NoLottery, I'm old enough to have benefited from free tuition and full maintenance grants - there are precedents. You could model various scenarios (and I'm sure they have) between the old days when only around 10% of people went to university under those terms, and the current mass participation.

NoLotteryWinYet · 10/06/2017 20:52

Model the costs? Yes, but what about the opportunity cost - spend most of that money on earlier education and offer targeted fee relief for nurses, teachers etc.

I understand that we all want students to have 'free' tuition, I'd like everyone to have everything they ever needed but the opportunity cost of this policy is huge in an age when pensions and healthcare are consuming huge amounts of public spending.
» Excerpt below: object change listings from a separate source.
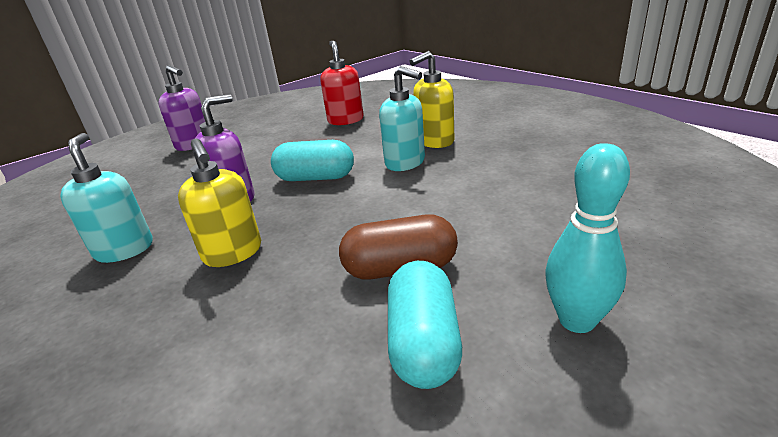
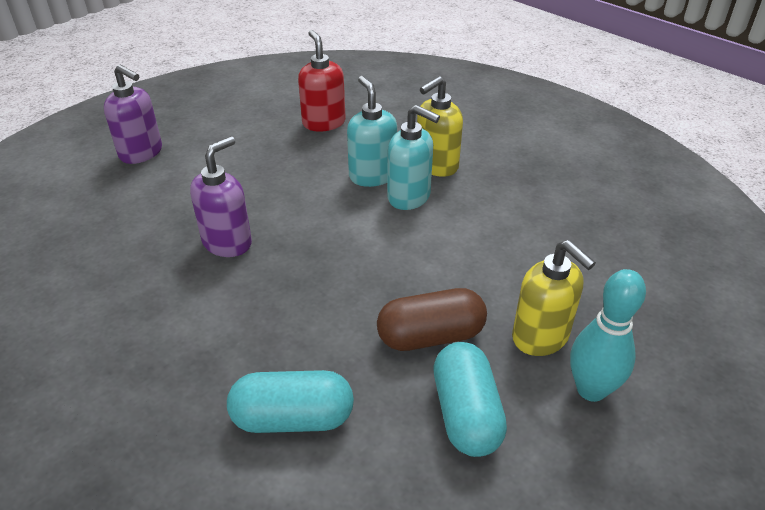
camera: 10 degrees left, 10 degrees up
(124, 249) = (128, 311): turquoise soap dispenser -> turquoise soap dispenser (372, 176)
(233, 253) = (254, 317): yellow soap dispenser -> yellow soap dispenser (540, 337)
(315, 178) = (313, 215): turquoise capsule -> turquoise capsule (293, 418)

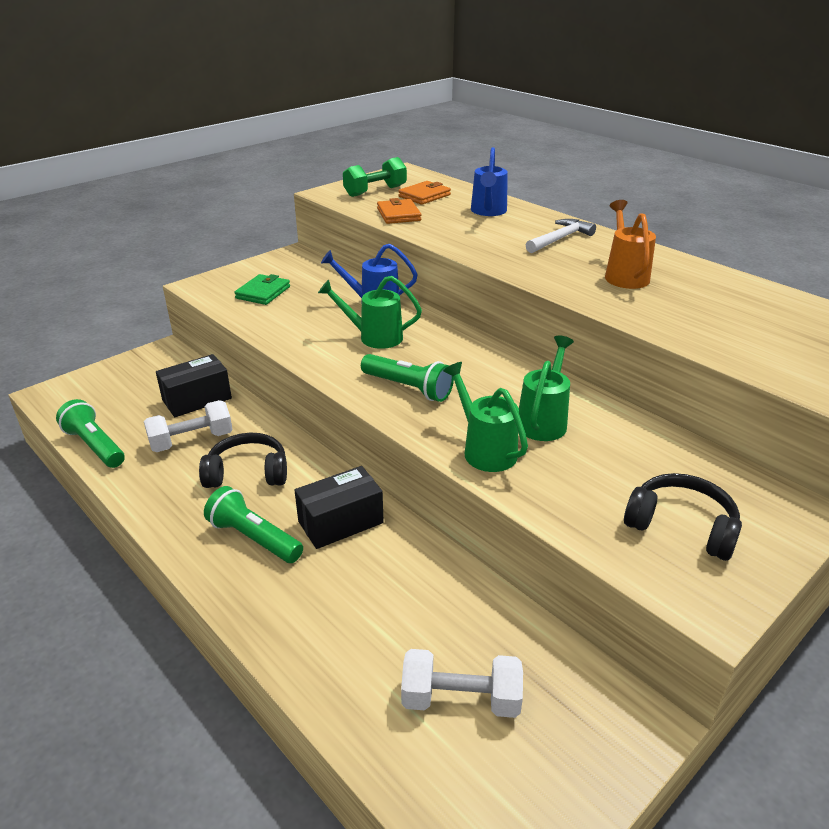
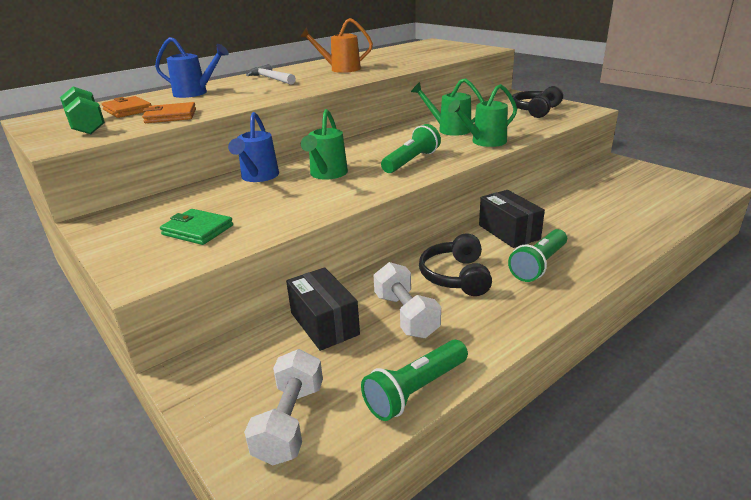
camera: 85 degrees left, 5 degrees down
(460, 699) = (634, 195): white dumbbell -> white dumbbell (290, 422)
The lib dems realised this, Corbyn's team will eventually have to accept this when they are up to their noses in debt. I feel Blair and clegg made the right choices in the face of huge long term aging population costs.

Totally free tuition is not sustainable alongside everything else without other spending suffering.

AccioMerlot · 10/06/2017 21:09

"He had one flagship policy - abolish tuition fees..."

Hold tight, people, because I am going to blow. your. fucking. minds.

Tuition fees was not actually a major Lib Dem policy. Here's the 'flagship policies' section of the Lib Dem 2010 manifesto:

The first mention of tuition fees is on page 33 of 57. And as Fayrazzled says, the policy was forced on the leadership by the members.

But the right-wing press leapt on the opportunity to absolutely crucify them for it, and managed to convince everyone that it had been a major part of the campaign.
Screwing over for years the only party with a chance of taking true-blue shire seats off the Tories. How convenient.